With news that Glenn Beck finally donated money to Wilmington, Ohio charities after staging in-person appeals on the town's behalf back in December, and with the news that most of the money raised from Beck's ticket sales did not go to Wilmington charities, it's time to ask this question: Did Beck actually turn a profit from his Wilmington appearances thanks to the sky-high ticket fees for performances. And did Beck turn a profit because Fox News, in a highly unusual move, allowed the host to charge exorbitant prices for fans to watch him tape his TV show in Wilmington?
Indeed, Beck's entire Wilmington production, which he relentlessly promoted as a selfless act of goodwill, looks increasingly cynical in its execution. It also looks increasingly profitable. For Beck, not the town.
We've always known Beck charged money for the Wilmington tickets. That's never been a secret. But the revelation late last week that such a large percentage of the ticket revenues did not go to charity raises the obvious question: Why did Fox News allow Beck to charge big bucks ($125) for tickets to the taping of his TV show? (And is that an option extended to other hosts?)
Let's recap what transpired in Wilmington late last year. In an effort to raise public awareness about the town and its unemployment struggles, Beck announced that he would visit Wilmington and shine a spotlight on the community. The host hoped that his legions of fans would descend on Wilmington for Beck's visit and (temporarily) boost the local economy.
When he announced his Wilmington plans, Beck also politicized his deeds by lying about how town, in a fit of Middle America self-determination, had shunned financial aid from Uncle Sam. Instead, residents turned to churches and neighbors in time of need, according to Beck. In truth, the federal government has pumped millions of dollars into Wilmington and the surrounding county in recent years. Just last week the government announced it was pouring nearly $3 million more into the community. (By comparison, Beck has donated $44,000.)
As part of Beck's whirlwind tour of the town back on December 15, he sold tickets to three separate events at the Murphy Theater, which he rented out. Fans were able to purchase $125 tickets to watch the taping of Beck's nationally syndicated radio show. Fans were able to purchase $125 tickets for the taping of Beck's Fox News program. And fans were able to purchase $125 tickets
to his one-man performance that evening, "America's First Christmas." Especially wealthy, or dedicated, Beck fans were even able to purchase VIP tickets to a breakfast meet-and-greet with the talker in Wilmington that day. (Those tickets sold for $500, not counting the $32 per-ticket service fee.)
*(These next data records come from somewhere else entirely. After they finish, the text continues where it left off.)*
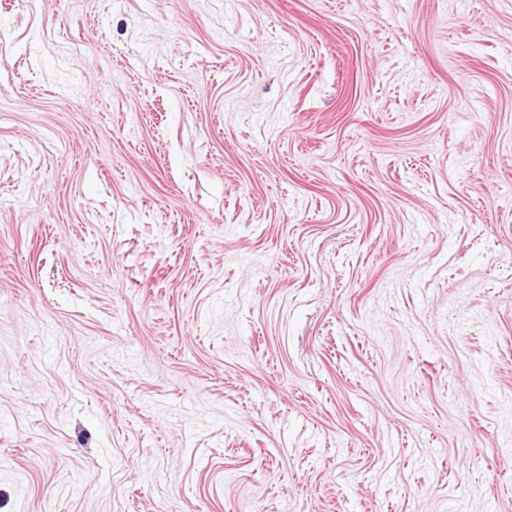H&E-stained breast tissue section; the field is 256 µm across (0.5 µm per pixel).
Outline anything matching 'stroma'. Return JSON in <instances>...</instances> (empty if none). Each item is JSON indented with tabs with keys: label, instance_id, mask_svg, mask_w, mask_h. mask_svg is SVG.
<instances>
[{
	"label": "stroma",
	"instance_id": "1",
	"mask_svg": "<svg viewBox=\"0 0 512 512\" xmlns=\"http://www.w3.org/2000/svg\"><path fill=\"white\" fill-rule=\"evenodd\" d=\"M0 512H512V0H0Z\"/></svg>",
	"mask_w": 512,
	"mask_h": 512
}]
</instances>
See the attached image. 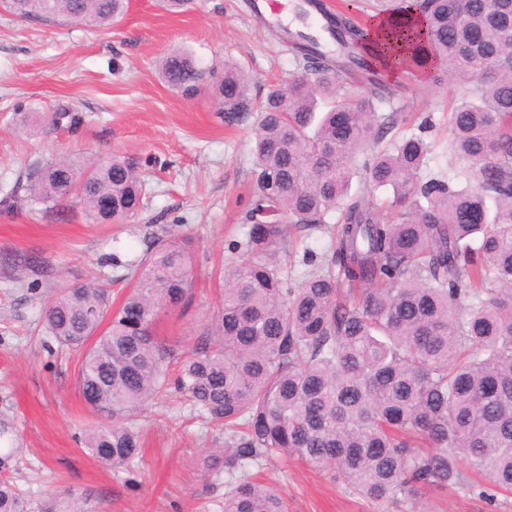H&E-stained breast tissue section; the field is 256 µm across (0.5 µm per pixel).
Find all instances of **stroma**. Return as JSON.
<instances>
[{
    "mask_svg": "<svg viewBox=\"0 0 512 512\" xmlns=\"http://www.w3.org/2000/svg\"><path fill=\"white\" fill-rule=\"evenodd\" d=\"M246 0H194L172 14L160 0H130L107 30L59 19L22 18L0 9V181L14 182L37 164L68 159L76 168L112 156L139 162L152 193L139 215L122 224H92L80 204L44 212L18 199L0 210V422L12 427L17 450L12 479L32 512L69 494L86 496L92 512H223L224 479L205 473L203 459L224 436L197 417L184 396L170 391L134 416L141 442L133 470L103 465L82 445L102 417L79 394L80 355L59 351L40 333L41 316L57 291L90 280L121 298L126 268L105 266L103 254L131 258L152 233L191 238L196 253L192 302L164 317L160 335L192 346L215 305L214 272L228 265L229 242L247 231L242 215L254 183L255 113L231 121L212 90L185 97L160 78V59L172 48L193 53L201 66L230 59L250 76L249 95L285 81L298 67L276 34L258 22ZM391 108L408 128L430 119L427 168L445 177L460 165L448 150V106L467 88L418 77L390 83ZM65 106L76 126L46 125L26 134L18 112ZM40 255L46 271L12 282L11 261ZM277 484L288 512H413L410 502L378 504L350 494L331 471L291 459L257 471ZM422 512H512V493L488 501L451 488L427 490Z\"/></svg>",
    "mask_w": 512,
    "mask_h": 512,
    "instance_id": "35a3bbf8",
    "label": "stroma"
}]
</instances>
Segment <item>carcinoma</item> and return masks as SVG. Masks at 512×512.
I'll return each instance as SVG.
<instances>
[{
    "mask_svg": "<svg viewBox=\"0 0 512 512\" xmlns=\"http://www.w3.org/2000/svg\"><path fill=\"white\" fill-rule=\"evenodd\" d=\"M328 21L336 57L314 37L289 34L300 71L269 85L257 103L248 74L232 60L215 72L179 50L161 73L186 97L213 90L230 119L258 113L255 191L242 241L219 303L193 347L159 336L166 312L186 303L195 282L190 241L153 235L121 303L94 282L63 288L43 312L45 333L76 350L81 396L112 423L85 434L103 464L132 469L140 451L131 415L170 387L224 430V447L204 463L227 477L224 512H287L271 483L251 469L297 456L328 468L374 502L430 490H473L469 469L492 490H512V0H355ZM22 17L74 19L109 28L127 0H0ZM416 26L395 63L402 77L471 85L448 109L450 149L468 185L425 175L422 132H390L380 111L392 94L368 48L366 20ZM75 124L67 111L18 112L34 131ZM358 186H353V181ZM27 200L45 211L70 199L95 224L137 215L150 191L138 165L119 156L80 172L65 160L31 169ZM282 223H260L270 208ZM337 214L328 254H304L309 272L285 273L279 253L291 227L319 229ZM41 266L15 259L13 278ZM0 512H29L4 474Z\"/></svg>",
    "mask_w": 512,
    "mask_h": 512,
    "instance_id": "1",
    "label": "carcinoma"
}]
</instances>
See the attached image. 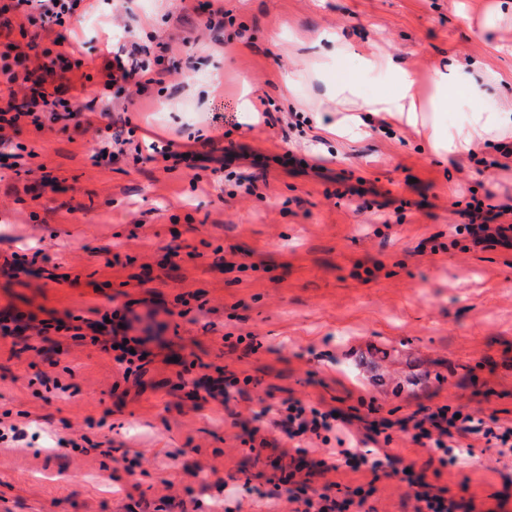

Keep in mind that typically, television shows filmed before a live audience give away tickets. For free. The notion that a news (or even faux news) program like Glenn Beck would charge admission for the taping of a program is highly unusual. The idea that a show like that would charge $125 is just bizarre, and that Beck was doing that in a community suffering from sky-high unemployment was just jaw dropping.
At the time though, there were vague promises made by Beck's camp that the money raised from the ticket sales would go to help Wilmington charities busy trying to help those in need. If true, there at least seemed to be some sort of defense for the Broadway-style ticket prices.
And to his credit, Beck was able to sell lots of tickets in Wilmington. If you add up the revenue from Beck's three Murphy Theater events, he sold approximately $300,000 worth of tickets. Specifically, the taping of Beck's TV show sold out, generating nearly $100,000 in sales.
If all of that money, or virtually all of it, had gone directly to local charities than I could kind of understand why Fox News allowed one of its hosts to charge $125 for tickets to a taping. (i.e. It's all going to a good cause.) But we now know most of the money from those $125 tickets did not go to local charities.
Last week, we found out that from the estimated $300,000 raised from Wilmington ticket sales, Beck donated a grand total of $44,000 to local charities. So where did the remaining $256,000 go?
In terms of expenses associated with Beck's one-man, minimally staged productions that day, here's what the Wilmington News Journal reported [emphasis added]:
Chris Schock, the director of the Clinton County Regional Planning Commission, said the $44,611 was money remaining "after [Beck] covered local fixed costs like paying the Murphy [Theatre] for rent, expenses, their portion of the ticket sales and paying the City of Wilmington $10,780.78, which covered all of the city's additional expenses."
But there still seems to be an enormous gap between the $300,000 in ticket revenues Beck generated and the $44,000 he donated to charity. Beck's Wilmington costs accounted for nearly 85 percent of ticket sales? If true, that's one poorly run charity event. And keep in mind, the Fox News host pocketed $32 million in 2009. Did he not pick up any of the Wilmington expenses himself, or did he deduct every last penny before making his $44,000 donation?
That $256,000 gap is significant for several reasons, one of which is it raises questions about why Fox News let Beck charge admission for the taping of his TV show in Wilmington when it's now clear that most of that money did not go to charity.